Brazil's northwestern state of Acre declared a "social emergency" Wednesday as it attempts to slow a wave of undocumented immigrants smuggled overland from neighboring countries.
"More than a thousand illegal immigrants have entered over the past month," said Nilson Moura, Acre's Secretary for Justice and Human Rights.
One of Brazil's smaller states, Acre borders the states of Amazonas to the north and Rondonia to the east. To its southeast is Bolivia, while Peru is on its south and west.
Moura said the new arrivals have come from some of the poorest corners of the world, including Haiti and Bangladesh. Others have come from Senegal, the Dominican Republic, Nigeria, and elsewhere, he said.
The Amazon rainforest state "has been turned into an international travel route controlled by coyotes," said Moura, referring to the smugglers who -- often in exchange for exorbitant fees -- guide the undocumented foreign migrants into Brazil.

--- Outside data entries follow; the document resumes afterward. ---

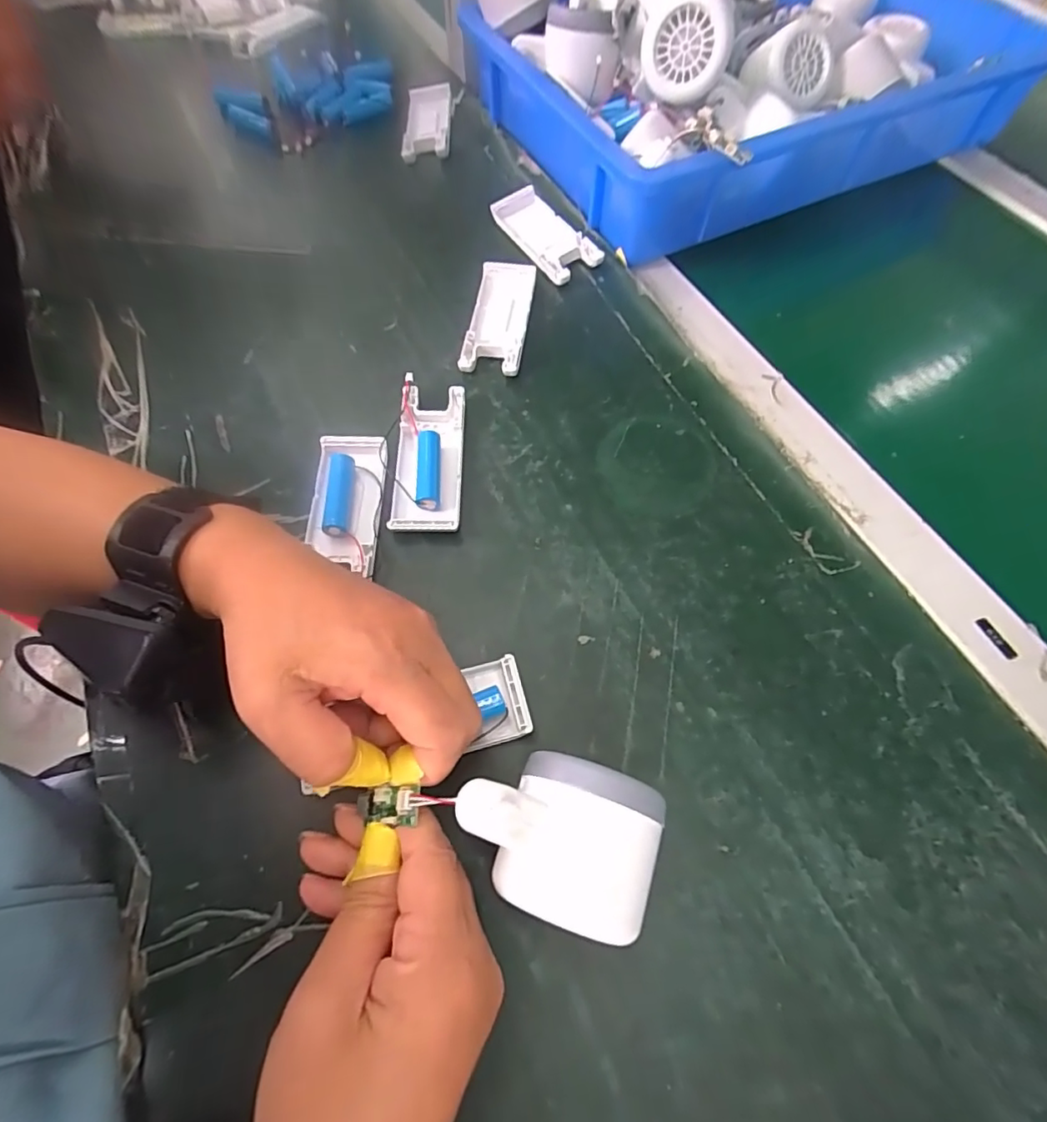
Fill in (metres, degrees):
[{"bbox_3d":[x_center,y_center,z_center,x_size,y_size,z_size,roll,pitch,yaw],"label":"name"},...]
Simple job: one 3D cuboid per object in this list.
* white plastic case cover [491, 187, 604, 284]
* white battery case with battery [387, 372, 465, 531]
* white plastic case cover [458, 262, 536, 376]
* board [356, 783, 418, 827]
[{"bbox_3d":[0.016,-0.254,0.421,0.043,0.018,0.102,-26,66,-12],"label":"white plastic case cover"},{"bbox_3d":[-0.059,-0.065,0.329,0.042,0.015,0.104,-1,64,0],"label":"white battery case with battery"},{"bbox_3d":[-0.017,-0.174,0.389,0.040,0.012,0.104,7,64,4],"label":"white plastic case cover"},{"bbox_3d":[-0.055,0.099,0.218,0.030,0.005,0.014,-19,60,26],"label":"board"}]

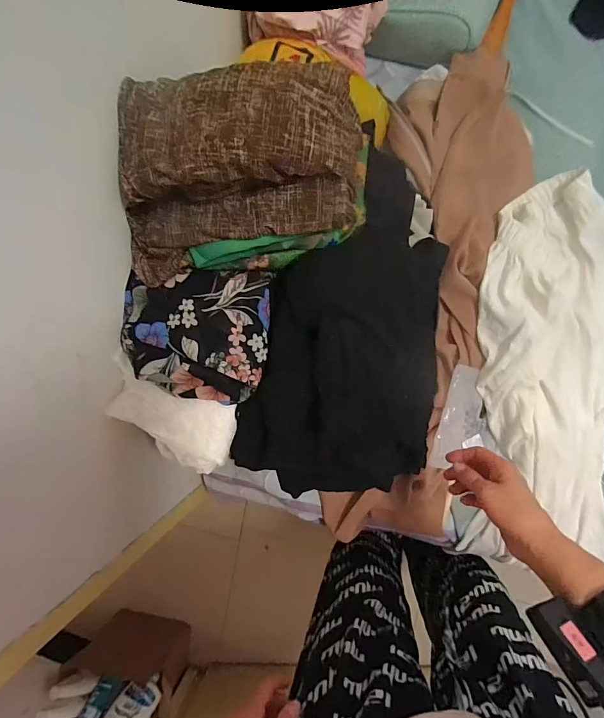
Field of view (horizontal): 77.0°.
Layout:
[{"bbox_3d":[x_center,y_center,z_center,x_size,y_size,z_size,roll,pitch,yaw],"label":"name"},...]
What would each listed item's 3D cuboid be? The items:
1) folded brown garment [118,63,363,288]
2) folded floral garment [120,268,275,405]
[{"bbox_3d":[-0.077,-0.203,0.379,0.261,0.083,0.174,-12,89,9],"label":"folded brown garment"},{"bbox_3d":[-0.127,-0.029,0.440,0.172,0.048,0.147,2,91,9],"label":"folded floral garment"}]

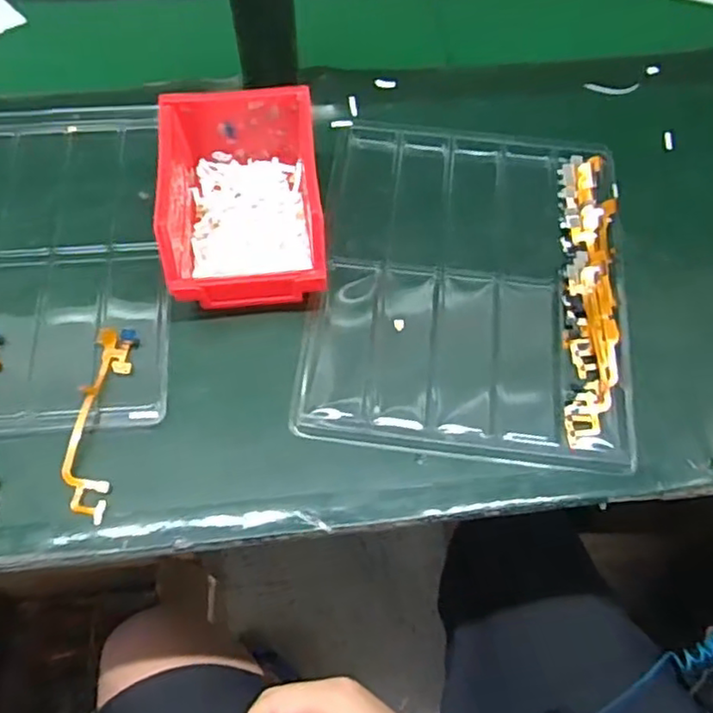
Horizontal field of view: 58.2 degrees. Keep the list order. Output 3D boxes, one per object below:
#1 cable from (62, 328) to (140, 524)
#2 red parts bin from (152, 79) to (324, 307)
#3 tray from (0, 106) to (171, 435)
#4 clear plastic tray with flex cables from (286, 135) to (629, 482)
[{"bbox_3d":[-0.164,0.038,0.404,0.028,0.009,0.124,2,61,0],"label":"cable"},{"bbox_3d":[-0.079,-0.115,0.453,0.104,0.073,0.161,-6,61,-4],"label":"red parts bin"},{"bbox_3d":[-0.242,-0.077,0.465,0.219,0.014,0.281,-5,63,-4],"label":"tray"},{"bbox_3d":[0.082,-0.057,0.461,0.216,0.018,0.259,6,61,3],"label":"clear plastic tray with flex cables"}]

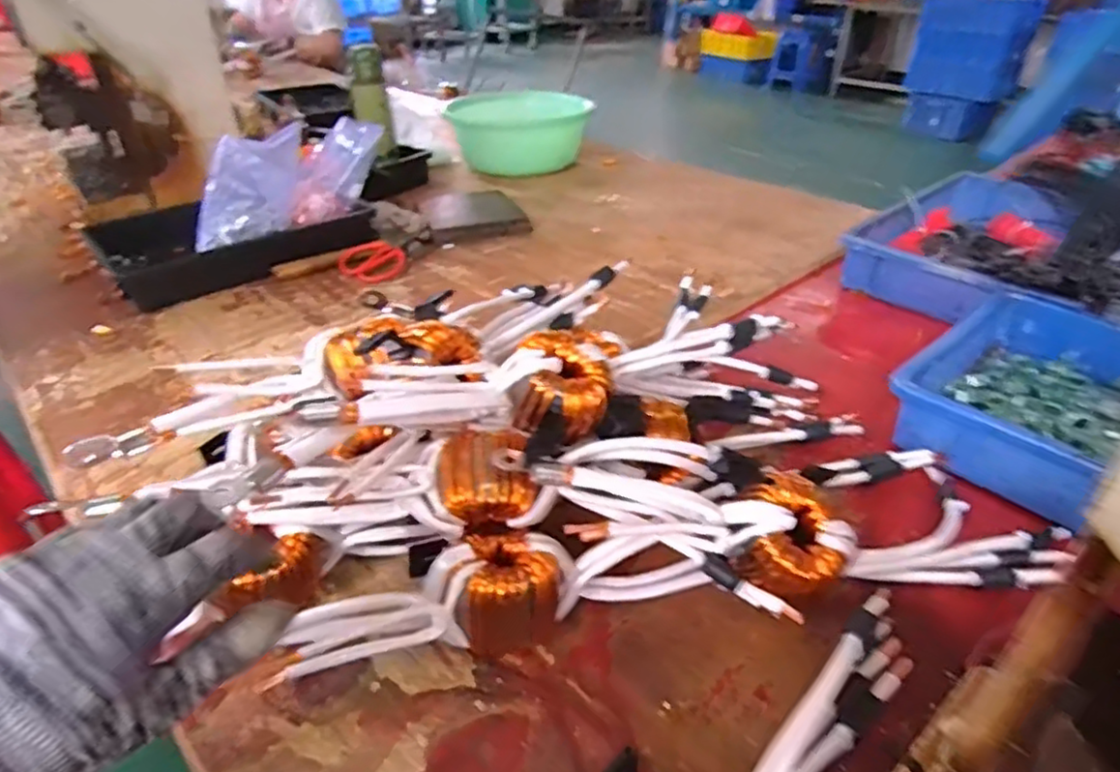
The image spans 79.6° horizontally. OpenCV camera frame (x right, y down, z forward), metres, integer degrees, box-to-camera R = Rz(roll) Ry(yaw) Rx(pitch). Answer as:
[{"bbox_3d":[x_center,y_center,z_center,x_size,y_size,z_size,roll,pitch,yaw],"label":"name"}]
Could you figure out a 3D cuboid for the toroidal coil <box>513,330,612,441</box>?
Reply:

Officials said the migrants began as a trickle in December 2010 and quickly numbered 4,300 Haitians. Authorities in Acre said they now have detained some 1,300 immigrants at a facility in the town of Brasileia built to hold 200.
"We have shortages of space and water, and illness," Moura said, adding that he feared that the miserable conditions could lead to an epidemic of even more serious disease.
Officials here said that they issued the emergency decree in hopes of procuring assistance from Brazil's federal authorities.
"We've been really surprised by the arrival of the Africans," Moura said.
"I spoke with the Senegalese: We had 53 the day before yesterday, and 70 more arrived today," he said.
"They travel to Spain, from there to Ecuador," he added.
"From Ecuador, the coyotes bring them here, as well as the Haitians."